Corps: A Core Calculus of Hierarchical Choreographic Programming
Andrew K. Hirsch
TL;DR
This paper addresses the challenge of giving a non-linear, agent-aware propositions-as-types interpretation for choreographic programming by leveraging doxastic logic. It introduces Corps, a core language for hierarchical choreographic programming that models data ownership with modalities like $\\square_A$ on a tree-structured topology and uses an authorization-logics-inspired channel via the $A \\mathrel{\\textsf{speaksfor}} B$ relation. The work outlines typing rules and topology-parameterized communication (CanDown, CanUp, CanSend), and articulates conjectures on endpoint projection, normalization, and noninterference, aiming to connect type-theoretic results with proof-theoretic results from authorization logic.
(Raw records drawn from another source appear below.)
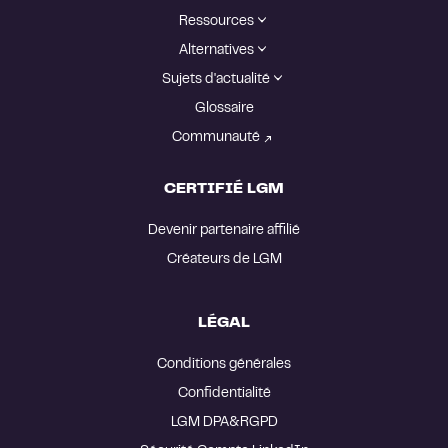
Ressources
Alternatives
Sujets d'actualité
Glossaire
Communauté
CERTIFIÉ LGM
Devenir partenaire affilié
Créateurs de LGM
LÉGAL
Confidentialité
LGM DPA&RGPD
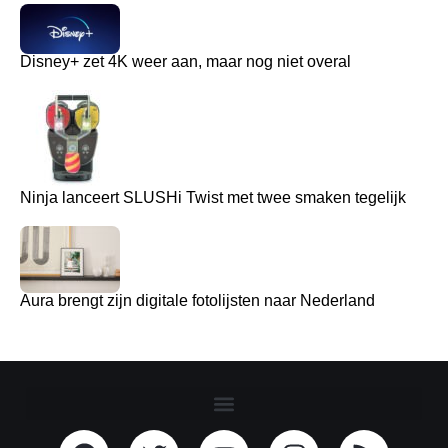
Disney+ zet 4K weer aan, maar nog niet overal
Ninja lanceert SLUSHi Twist met twee smaken tegelijk
Aura brengt zijn digitale fotolijsten naar Nederland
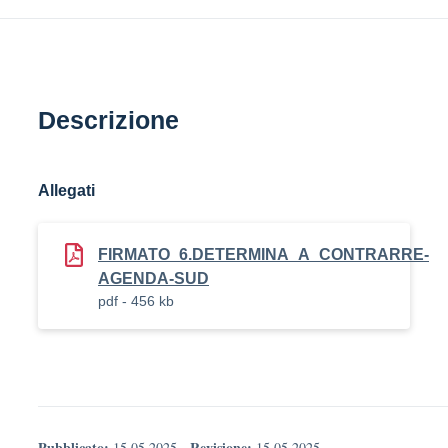
Descrizione
Allegati
FIRMATO_6.DETERMINA_A_CONTRARRE-
AGENDA-SUD
pdf - 456 kb
Pubblicato:
Revisione:
15.05.2025
-
15.05.2025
If successful, this framework could yield deadlock-free, verifiable choreographies and unify concepts from functional choreographic languages (e.g., Pirouette, Chor\\lambda) with authorization/doxastic logics, enriching both fields and offering new avenues for concurrency theory.
Abstract
Functional choreographic programming suggests a new propositions-as-types paradigm might be possible. In this new paradigm, communication is not modeled linearly; instead, ownership of a piece of data is modeled as a modality, and communication changes that modality. However, we must find an appropriate modal logic for the other side of the propositions-as-types correspondence. This paper argues for doxastic logics, or logics of belief. In particular, authorization logics -- doxastic logics with explicit communication -- appear to represent hierarchical choreographic programming. This paper introduces hierarchical choreographic programming and presents Corps, a language for hierarchical choreographic programming with a propositions-as-types interpretation in authorization logic.